The paper introduces PARSE, a system that improves structured information extraction by treating JSON schemas not as static contracts, but as artifacts that LLMs can autonomously optimize for their own consumption. PARSE uses a component called ARCHITECT to refine schemas for LLM use and another called SCOPE for reflection-based extraction with guardrails, while maintaining backward compatibility. On datasets like SWDE, the system demonstrates up to a 64.7% improvement in extraction accuracy and reduces errors by 92% within the first retry.

CausalRAG: Integrating Causal Graphs into RAG

Traditional RAG systems are limited by context fragmentation from text chunking and an over-reliance on semantic similarity. CausalRAG is a novel framework that addresses these issues by incorporating causal graphs into the retrieval process. By constructing and tracing causal relationships, it preserves contextual continuity and improves retrieval precision, demonstrating superior performance over standard and other graph-based RAG methods.

Enhancing Transformer-Based Rerankers with Synthetic Data and LLM Supervision

To address the computational cost of using LLMs for document reranking, a novel pipeline is proposed that eliminates the need for human-labeled data. This method leverages LLMs to generate synthetic queries and label positive/hard-negative pairs, which are then used to fine-tune a smaller transformer model with contrastive learning and LCE loss. This approach significantly boosts in-domain performance and generalizes well, effectively reducing computational costs by using LLMs for data generation and supervision rather than inference.

Antislop: A framework for eliminating repetitive patterns in language models

Antislop is a framework for detecting and eliminating repetitive "slop" in LLM outputs.
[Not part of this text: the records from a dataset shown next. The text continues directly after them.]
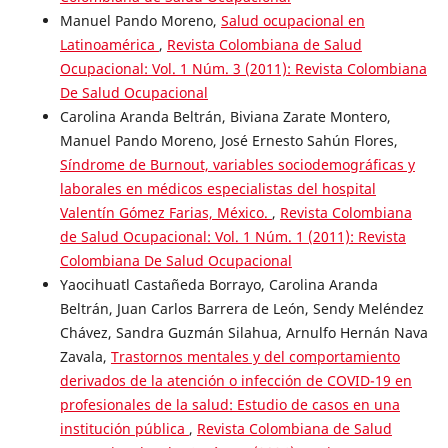
Manuel Pando Moreno,
Salud ocupacional en
Latinoamérica
,
Revista Colombiana de Salud
Ocupacional: Vol. 1 Núm. 3 (2011): Revista Colombiana
De Salud Ocupacional
Carolina Aranda Beltrán, Biviana Zarate Montero,
Manuel Pando Moreno, José Ernesto Sahún Flores,
Síndrome de Burnout, variables sociodemográficas y
laborales en médicos especialistas del hospital
Valentín Gómez Farias, México.
,
Revista Colombiana
de Salud Ocupacional: Vol. 1 Núm. 1 (2011): Revista
Colombiana De Salud Ocupacional
Yaocihuatl Castañeda Borrayo, Carolina Aranda
Beltrán, Juan Carlos Barrera de León, Sendy Meléndez
Chávez, Sandra Guzmán Silahua, Arnulfo Hernán Nava
Zavala,
Trastornos mentales y del comportamiento
derivados de la atención o infección de COVID-19 en
profesionales de la salud: Estudio de casos en una
institución pública
,
Revista Colombiana de Salud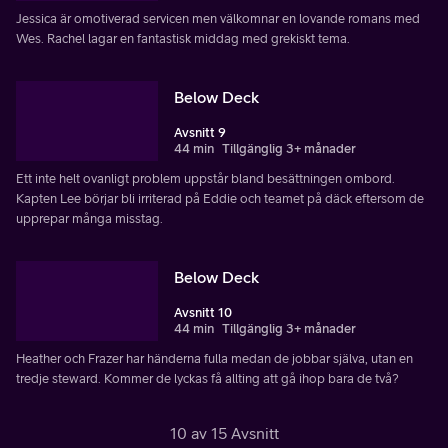
Jessica är omotiverad servicen men välkomnar en lovande romans med
Wes. Rachel lagar en fantastisk middag med grekiskt tema.
Below Deck
Avsnitt 9
44 min
Tillgänglig 3+ månader
Ett inte helt ovanligt problem uppstår bland besättningen ombord.
Kapten Lee börjar bli irriterad på Eddie och teamet på däck eftersom de
upprepar många misstag.
Below Deck
Avsnitt 10
44 min
Tillgänglig 3+ månader
Heather och Frazer har händerna fulla medan de jobbar själva, utan en
tredje steward. Kommer de lyckas få allting att gå ihop bara de två?
10 av 15 Avsnitt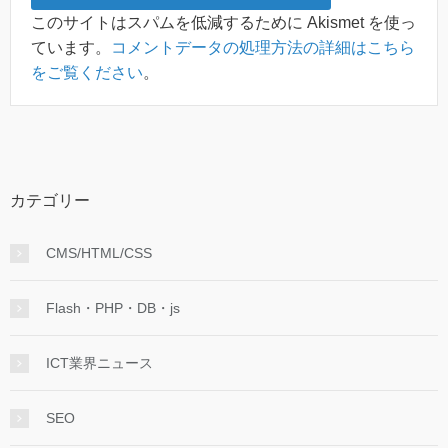
このサイトはスパムを低減するために Akismet を使っ
ています。
コメントデータの処理方法の詳細はこちら
をご覧ください
。
カテゴリー
CMS/HTML/CSS
Flash・PHP・DB・js
ICT業界ニュース
SEO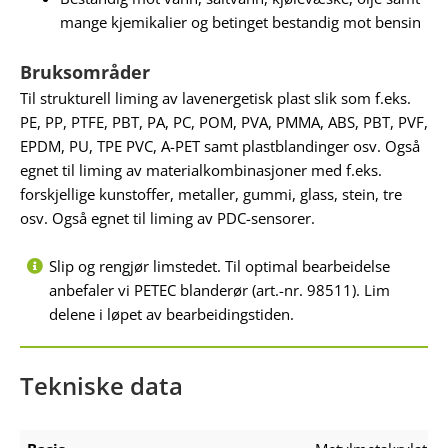
mange kjemikalier og betinget bestandig mot bensin
Bruksområder
Til strukturell liming av lavenergetisk plast slik som f.eks.
PE, PP, PTFE, PBT, PA, PC, POM, PVA, PMMA, ABS, PBT, PVF,
EPDM, PU, TPE PVC, A-PET samt plastblandinger osv. Også
egnet til liming av materialkombinasjoner med f.eks.
forskjellige kunstoffer, metaller, gummi, glass, stein, tre
osv. Også egnet til liming av PDC-sensorer.
Slip og rengjør limstedet. Til optimal bearbeidelse
anbefaler vi PETEC blanderør (art.-nr. 98511). Lim
delene i løpet av bearbeidingstiden.
Tekniske data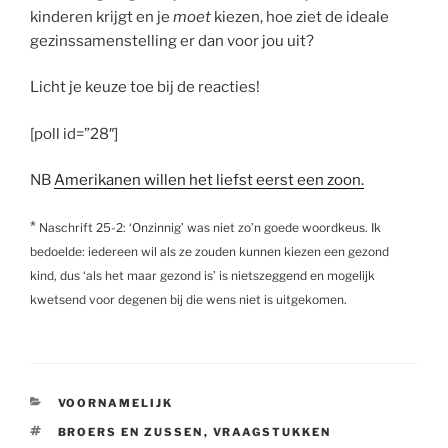
kinderen krijgt en je
moet
kiezen, hoe ziet de ideale
gezinssamenstelling er dan voor jou uit?
Licht je keuze toe bij de reacties!
[poll id=”28″]
NB
Amerikanen willen het liefst eerst een zoon.
*
Naschrift 25-2: ‘Onzinnig’ was niet zo’n goede woordkeus. Ik
bedoelde: iedereen wil als ze zouden kunnen kiezen een gezond
kind, dus ‘als het maar gezond is’ is nietszeggend en mogelijk
kwetsend voor degenen bij die wens niet is uitgekomen.
CATEGORIEËN
VOORNAMELIJK
TAGS
BROERS EN ZUSSEN
,
VRAAGSTUKKEN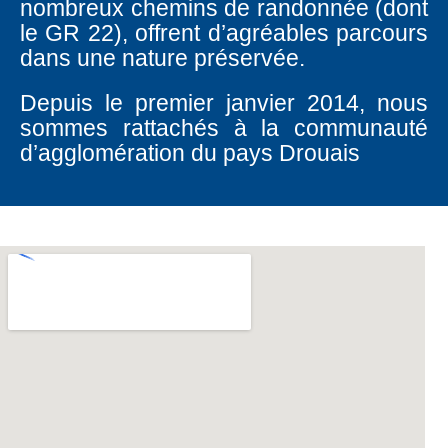
nombreux chemins de randonnée (dont
le GR 22), offrent d’agréables parcours
dans une nature préservée.
Depuis le premier janvier 2014, nous
sommes rattachés à la communauté
d’agglomération du pays Drouais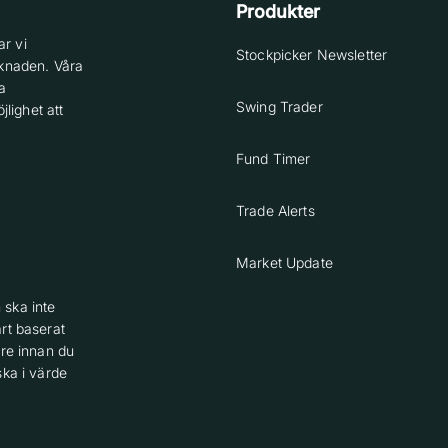
Produkter
r vi
Stockpicker Newsletter
knaden. Våra
a
Swing Trader
lighet att
Fund Timer
Trade Alerts
Market Update
 ska inte
rt baserat
are innan du
ska i värde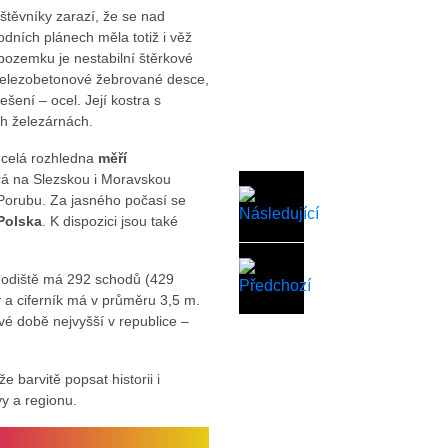
těvníky zarazí, že se nad
odních plánech měla totiž i věž
 pozemku je nestabilní štěrkové
í železobetonové žebrované desce,
ešení – ocel. Její kostra s
h železárnách.
celá rozhledna
měří
rá na Slezskou i Moravskou
i Porubu. Za jasného počasí se
Polska
. K dispozici jsou také
chodiště má 292 schodů (429
 a ciferník má v průměru 3,5 m.
své době nejvyšší v republice –
 barvitě popsat historii i
y a regionu.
It introduces an inference-time sampler with backtracking and a novel fine-tuning method, Final Token Preference Optimization (FTPO), which surgically adjusts token logits. FTPO achieves a 90% reduction in slop while maintaining or improving performance on benchmarks like GSM8K and MMLU, significantly outperforming DPO which degrades quality.

Code

Show HN: Deta Surf – An open source and local-first AI notebook

Deta Surf is an open-source, local-first AI notebook built with Svelte, TypeScript, and Rust. It features RAG-like capabilities over local files, PDFs, YouTube videos, and web searches, generating in-line responses with deep-linked citations. The platform supports using your own cloud model API keys or local LLMs and includes "Surflets" for generating interactive applets from natural language prompts.

Show HN: OpenAI ChatGPT App starter DevXP feels like 2010, I built a better one

This repository is a minimal TypeScript starter for building ChatGPT Apps using the OpenAI Apps SDK and the Model Context Protocol (MCP). It provides an Express-based MCP server that exposes tools capable of rendering React UI widgets directly within the ChatGPT interface. The project is configured with Vite for Hot Module Replacement (HMR), allowing developers to see real-time updates to widgets during a conversation without restarting the server.

Show HN: Comfy Nodekit – build/serialize ComfyUI workflows in Python

Comfy Nodekit is a Python library for programmatically building ComfyUI workflows. It generates typed Python functions that mirror the nodes in a running ComfyUI instance, allowing developers to define and connect nodes in code. The resulting graph can be serialized into the standard JSON format for use with the ComfyUI API.

Show HN: Generative UI: OSS "Imagine with Claude"

"Generative UI" is an open-source project where an LLM agent builds interactive applications on a canvas. The agent operates primarily through tool-use, creating and modifying UI within sandboxed iframes via direct DOM mutations. A key feature is its self-invoking loop, where user interactions in the generated UI can re-invoke the agent to continue the workflow. The architecture is entirely browser-based, making direct, streaming API calls to LLM providers with API keys stored in localStorage.

Tweakcc

tweakcc is an interactive CLI tool for customizing the Claude Code client by patching its minified cli.js file. It allows users to modify all system prompts, create custom UI themes, and change the context limit when using custom Anthropic-compatible APIs. User configurations are saved and can be reapplied after Claude Code updates.